:: Problem to solve ::
Collect every line below that contains the string "lens", treating uppercase and lowercase letters as distinct.

:: Material provided ::
•••••

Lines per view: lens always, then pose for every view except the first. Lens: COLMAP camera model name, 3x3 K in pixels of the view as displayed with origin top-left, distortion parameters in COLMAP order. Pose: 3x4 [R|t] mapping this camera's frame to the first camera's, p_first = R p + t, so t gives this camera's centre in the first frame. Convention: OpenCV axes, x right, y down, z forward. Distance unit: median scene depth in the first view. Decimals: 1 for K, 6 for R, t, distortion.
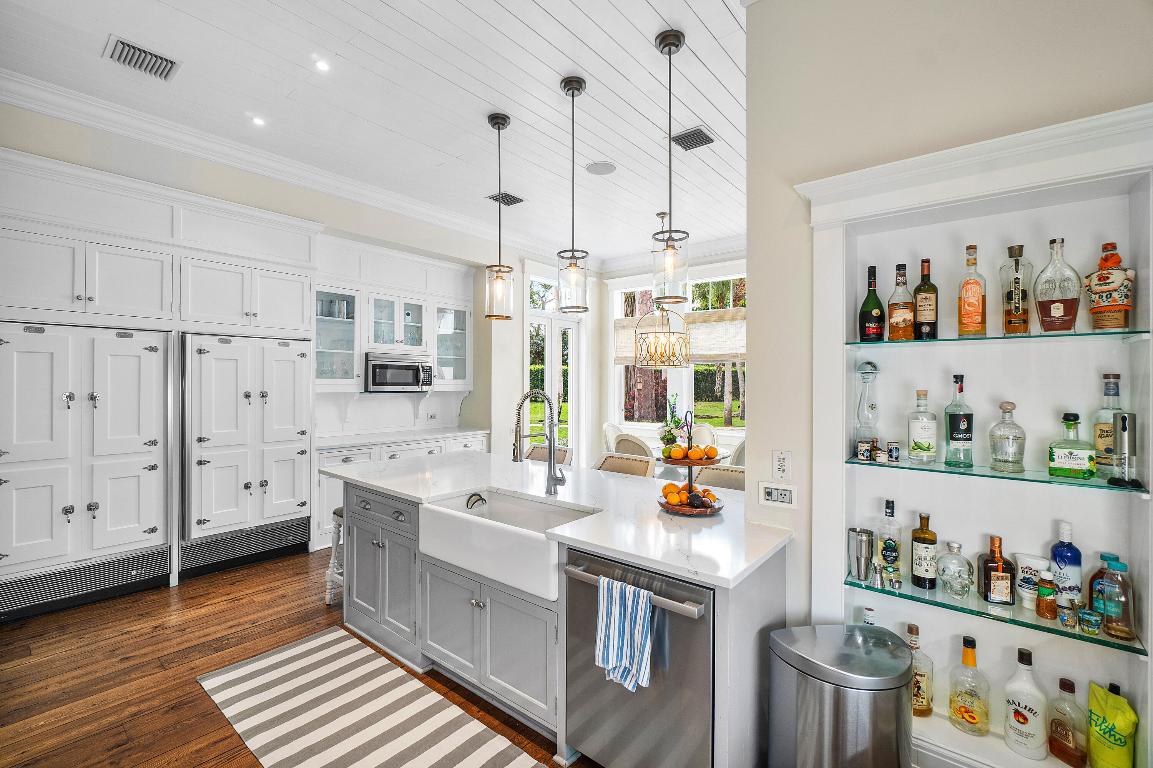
lens RADIAL K [[506.4, 0, 576.5], [0, 506.4, 384.0], [0, 0, 1]] dist [0.000307, 0.000024]
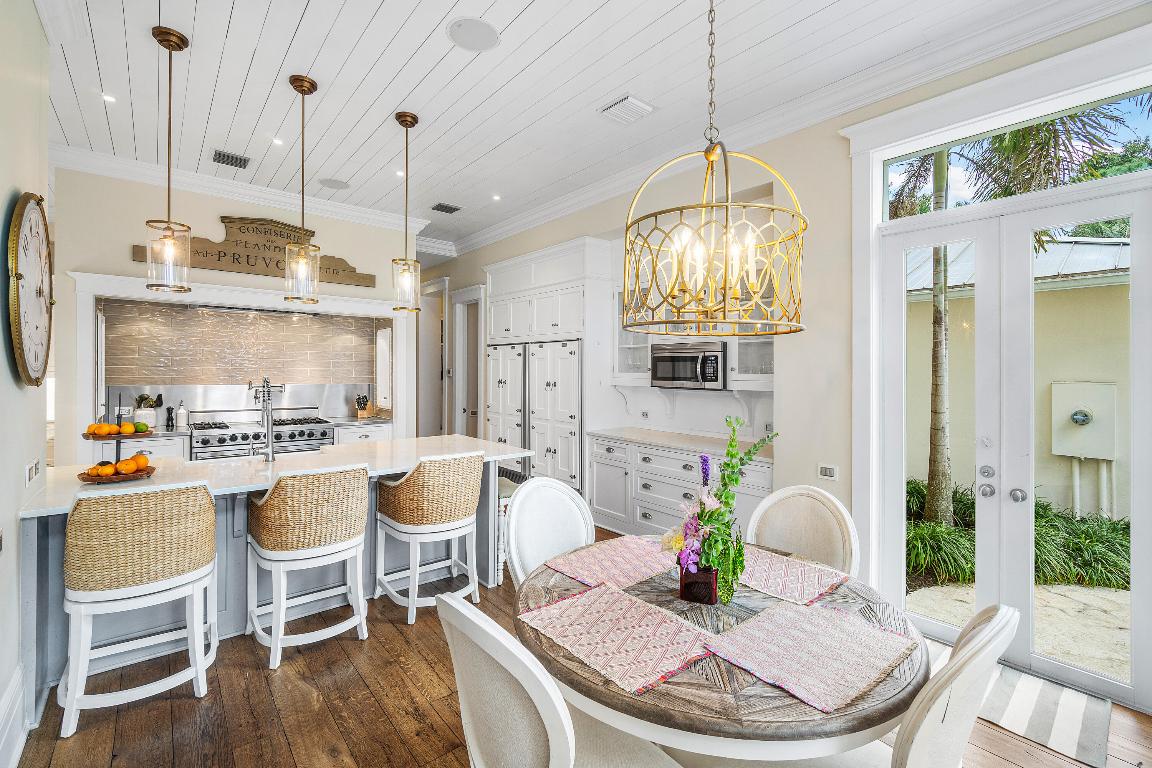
lens RADIAL K [[503.8, 0, 573.3], [0, 503.8, 365.3], [0, 0, 1]] dist [0.000487, 0.000250]
pose [[-0.188697, -0.009331, -0.981991, 0.573147], [-0.010019, 0.999921, -0.007576, -0.015431], [0.981984, 0.008409, -0.188776, 1.077851]]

•••••

:: Task output ::
Lines per view: lens always, then pose for every view except the first. Lens: COLMAP camera model name, 3x3 K in pixels of the view as displayed with origin top-left, distortion parameters in COLMAP order. Pose: 3x4 [R|t] mapping this camera's frame to the first camera's, p_first = R p + t, so t gives this camera's centre in the first frame. Convention: OpenCV axes, x right, y down, z forward. Distance unit: median scene depth in the first view. Decimals: 1 for K, 6 for R, t, distortion.
lens RADIAL K [[506.4, 0, 576.5], [0, 506.4, 384.0], [0, 0, 1]] dist [0.000307, 0.000024]
lens RADIAL K [[503.8, 0, 573.3], [0, 503.8, 365.3], [0, 0, 1]] dist [0.000487, 0.000250]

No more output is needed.